→ Passage provided
+++
This program greatly alarmed Arab- and Muslim-American communities. In some places, the FBI worked to establish good relations with the community and conducted the program in a non-threatening manner. Problems occurred, however, when poorly-trained police officials were tasked to implement the program. Moreover, the goals of the program (investigating the September 11 terrorist attacks, intimidating potential terrorists, recruiting informants, and enforcing immigration violations) were contradictory. The immigration enforcement focus and public fanfare that surrounded the program worked against its potential for intelligence gathering.

• The absconder initiative.

As a general immigration enforcement measure, the absconder apprehension initiative is legitimate and important. However, after September 11 the government changed the character of the program to make it nationality-specific. This has marginal security benefits, while further equating national origin with dangerousness. Although stepped-up absconder apprehension efforts are eventually to encompass all nationalities, this has not happened so far.

• Special registration.
+++
→ People photos with keypoints, labeled

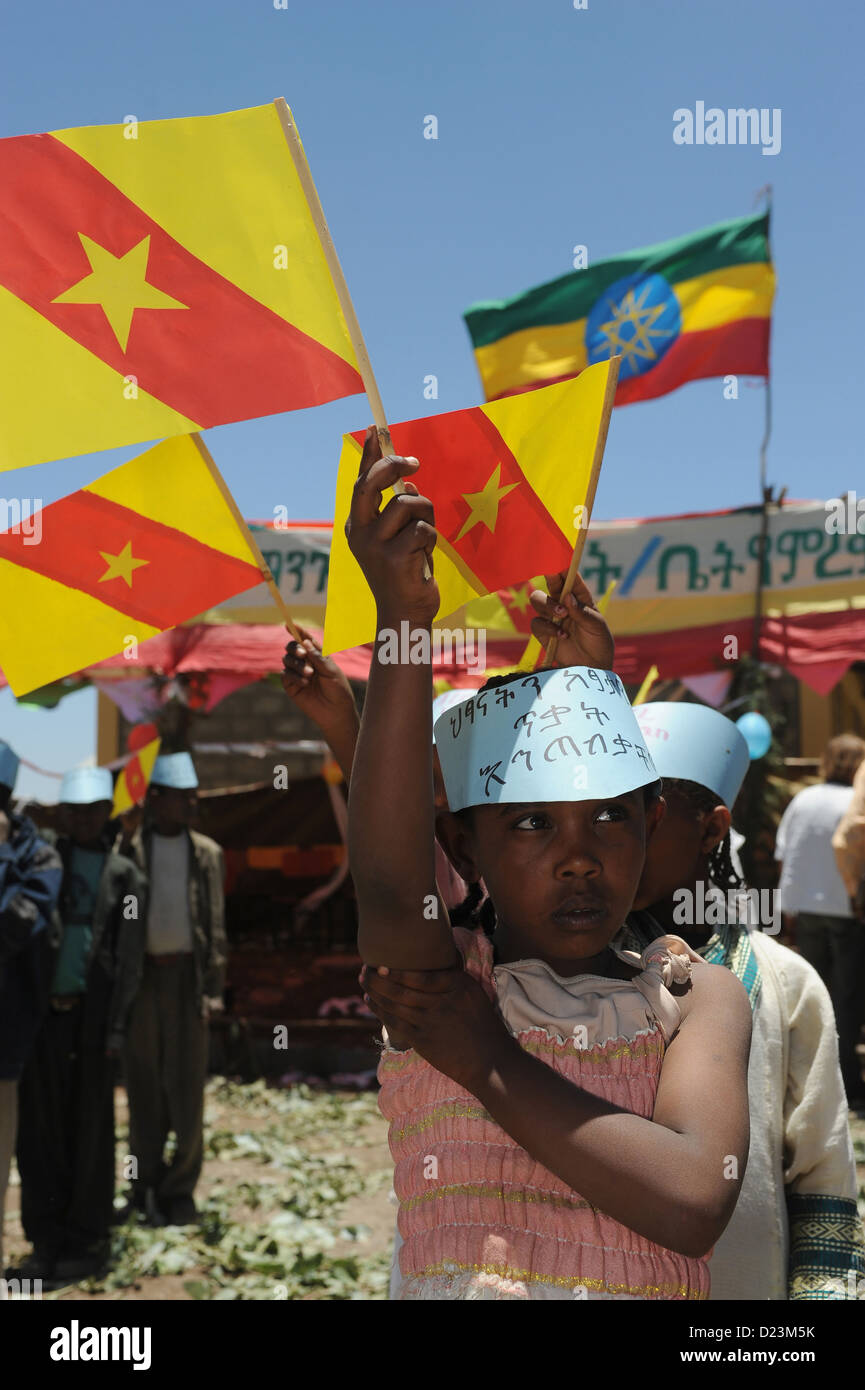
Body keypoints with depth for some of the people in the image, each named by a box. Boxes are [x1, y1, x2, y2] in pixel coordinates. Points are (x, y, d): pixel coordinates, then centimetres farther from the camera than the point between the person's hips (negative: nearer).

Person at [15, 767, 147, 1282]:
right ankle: (47, 1238, 16)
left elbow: (128, 961, 0)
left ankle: (88, 1240, 15)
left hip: (89, 1014, -2)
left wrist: (115, 1027, -7)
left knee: (89, 1129, 3)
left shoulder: (124, 876, 4)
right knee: (38, 1128, 5)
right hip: (40, 1010, 2)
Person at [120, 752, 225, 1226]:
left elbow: (215, 925, 6)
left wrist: (213, 988, -1)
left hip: (187, 973, 1)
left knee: (187, 1084, 0)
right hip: (140, 975, -1)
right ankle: (147, 1182, 19)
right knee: (144, 1083, 6)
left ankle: (180, 1187, 11)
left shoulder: (206, 853, 7)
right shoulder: (127, 851, 1)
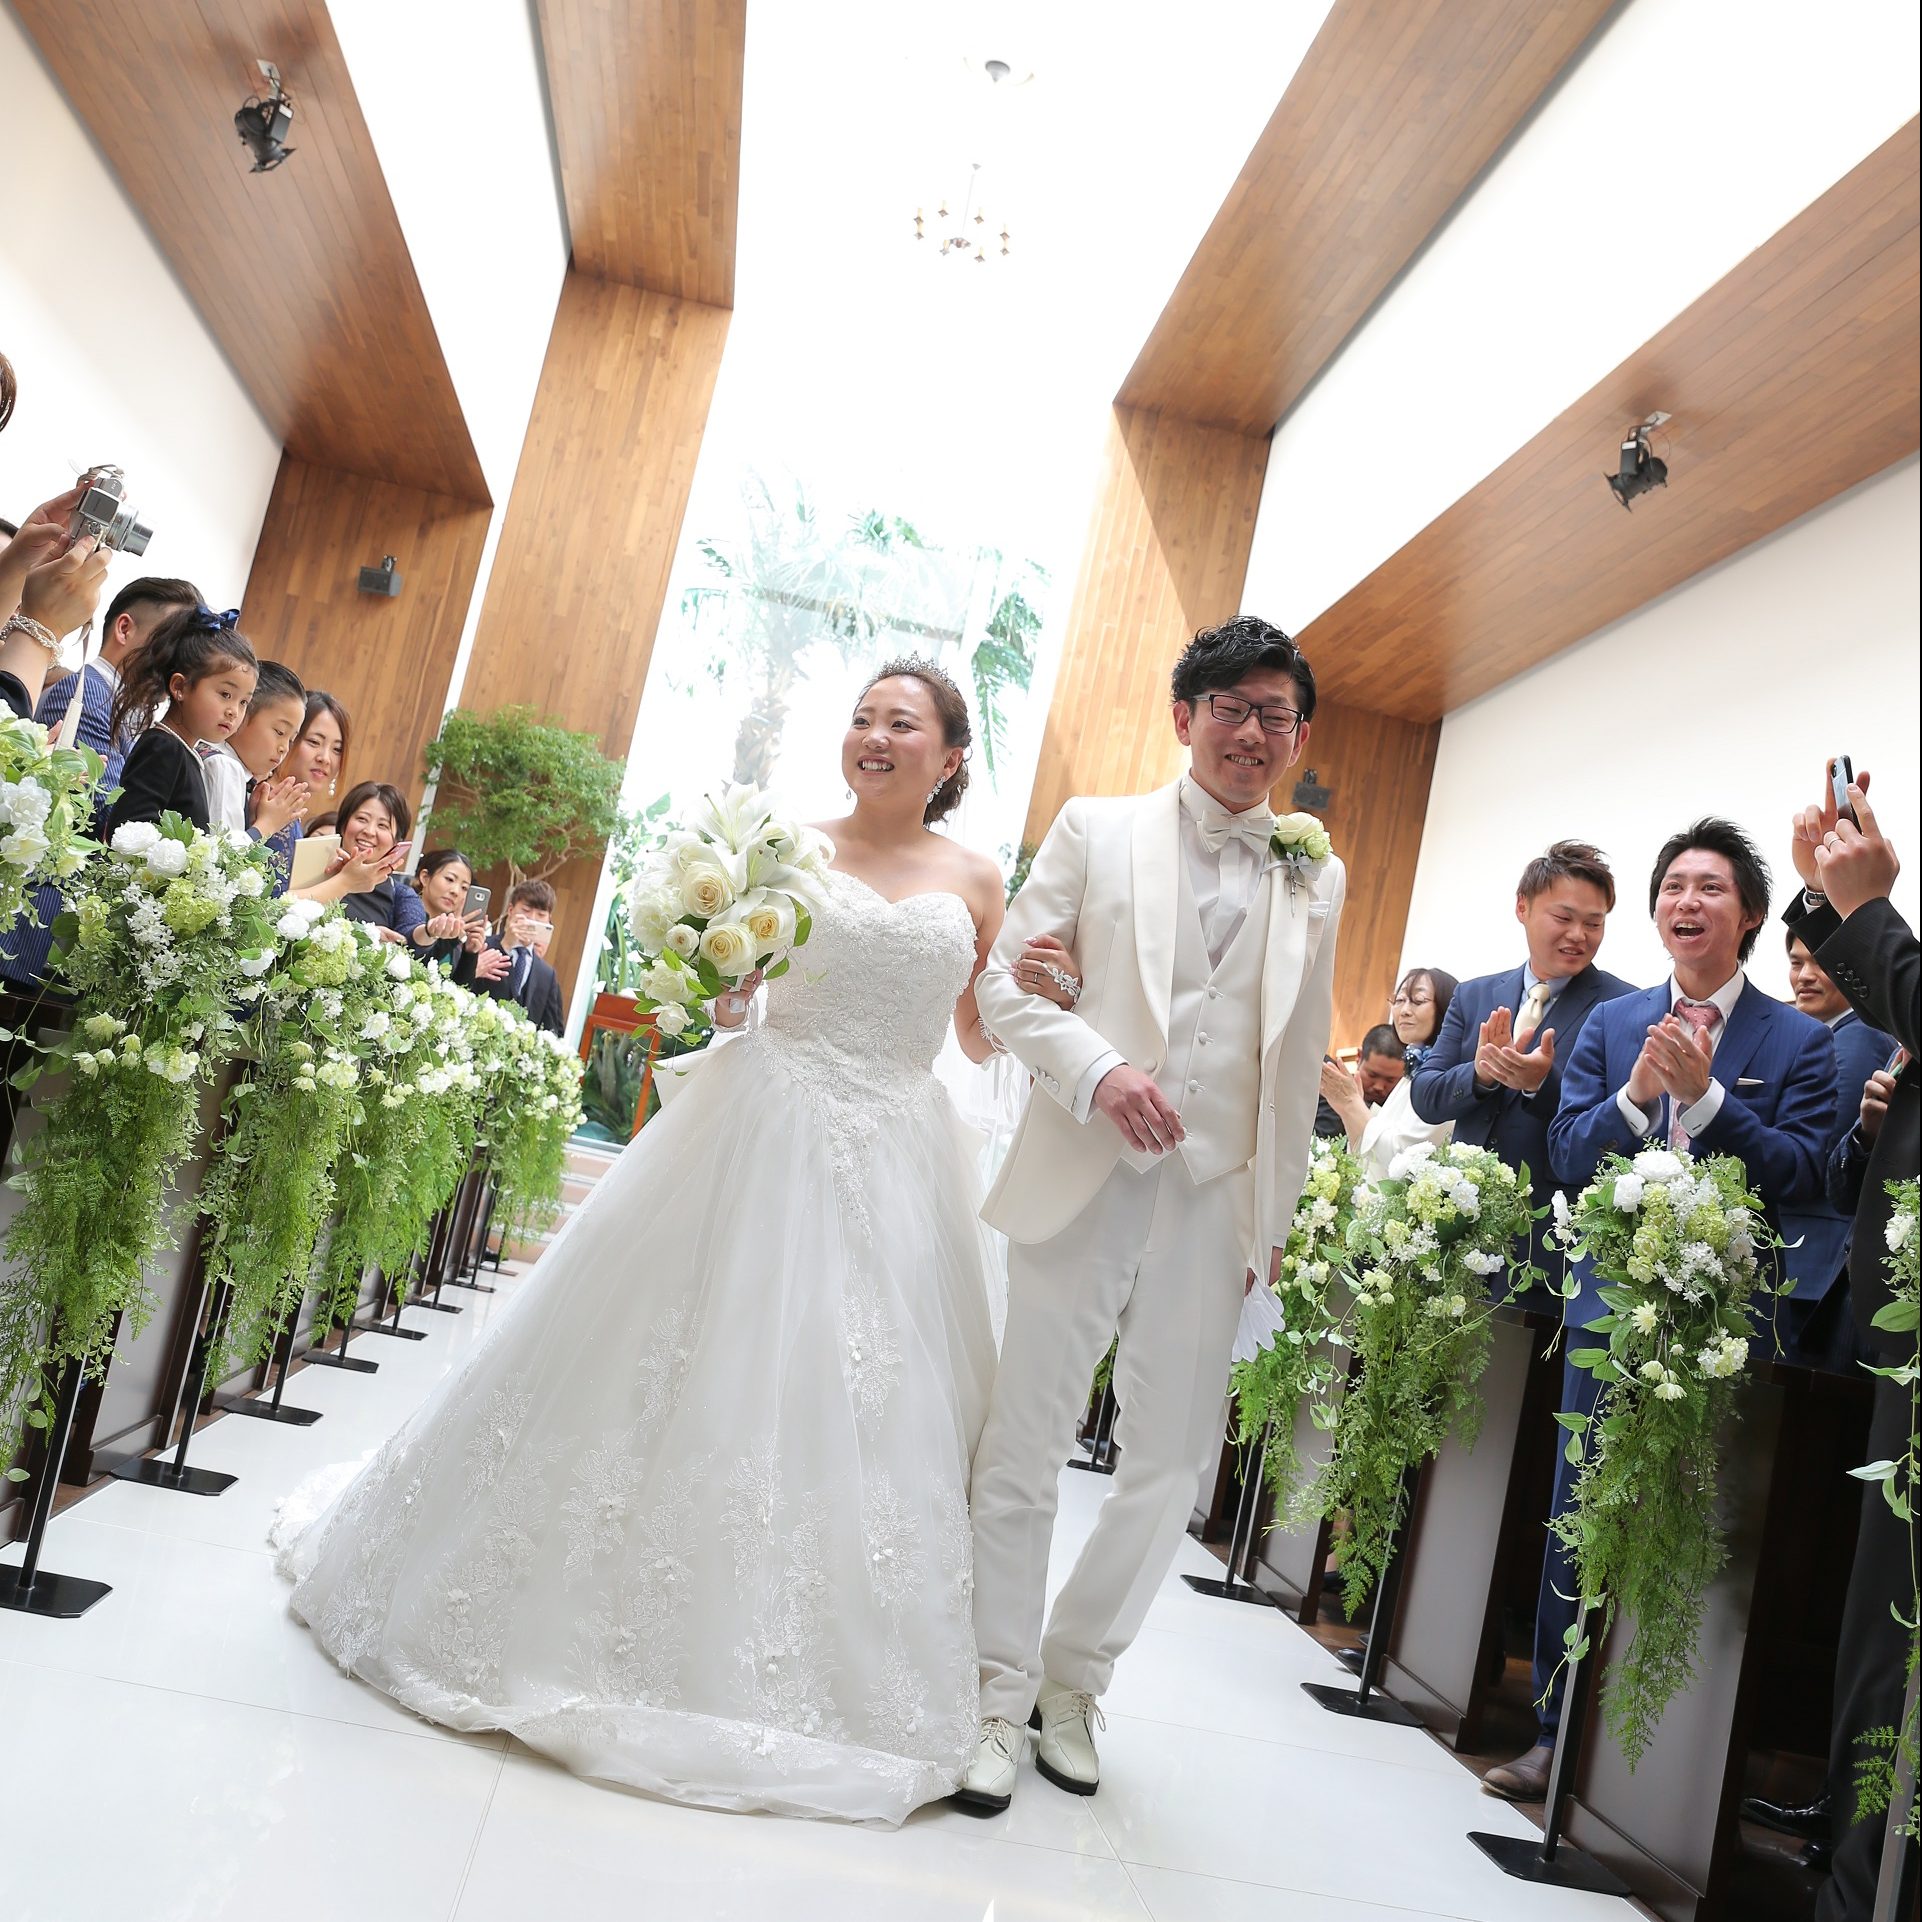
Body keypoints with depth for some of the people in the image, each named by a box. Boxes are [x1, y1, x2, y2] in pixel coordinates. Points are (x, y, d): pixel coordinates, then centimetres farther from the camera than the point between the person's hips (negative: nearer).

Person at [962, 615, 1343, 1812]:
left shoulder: (1317, 881, 12)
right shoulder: (1098, 831, 5)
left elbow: (1298, 1061, 14)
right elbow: (1007, 983, 0)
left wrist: (1275, 1219, 13)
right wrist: (1098, 1070, -17)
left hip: (1215, 1202, 3)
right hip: (1082, 1181, -2)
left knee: (1173, 1464, 8)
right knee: (1024, 1448, 4)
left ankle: (1073, 1682, 30)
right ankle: (1000, 1694, 23)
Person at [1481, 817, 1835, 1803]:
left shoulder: (1797, 1040, 1)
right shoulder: (1611, 1023, 9)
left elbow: (1802, 1176, -9)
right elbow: (1567, 1156, 3)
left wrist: (1705, 1092, -18)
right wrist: (1636, 1092, -15)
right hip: (1609, 1305, 3)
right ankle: (1557, 1731, 22)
+++
→ What you will do
**A.** Condense the paragraph in the passage that begins "As a general immigration enforcement measure" into a short bulleted list that keeps its main facts.
**B.** Edit the records from the line with "left wrist: (115, 1027, -7)" to the line with "right elbow: (1007, 983, 0)" so that "knee" becomes "knee joint" and nothing else changes. Give only those lines and leave the pictures out.
The passage and the records are unrelated material.

→ Solution list
**A.**
- As a general immigration enforcement measure, the absconder apprehension initiative is legitimate and important.
- After September 11, the government made the program nationality-specific.
- This change has marginal security benefits and further equates national origin with dangerousness.
- Stepped-up absconder apprehension efforts are eventually to cover all nationalities, but this has not happened so far.

**B.**
left wrist: (115, 1027, -7)
left knee joint: (89, 1129, 3)
left shoulder: (124, 876, 4)
right knee joint: (38, 1128, 5)
right hip: (40, 1010, 2)
Person at [120, 752, 225, 1226]:
left elbow: (215, 925, 6)
left wrist: (213, 988, -1)
left hip: (187, 973, 1)
left knee joint: (187, 1084, 0)
right hip: (140, 975, -1)
right ankle: (147, 1182, 19)
right knee joint: (144, 1083, 6)
left ankle: (180, 1187, 11)
left shoulder: (206, 853, 7)
right shoulder: (127, 851, 1)
Body keypoints with depth for some of the people in the image, each named by a box. Boxes are [x1, y1, x2, y2] in pixel coordinates. Points are (x, y, d): pixel coordinates, then centimetres farther from the camera than the point between the person's hips (negative: nearer).

Person at [962, 615, 1343, 1812]:
left shoulder: (1317, 881, 12)
right shoulder: (1098, 831, 5)
left elbow: (1298, 1061, 14)
right elbow: (1007, 983, 0)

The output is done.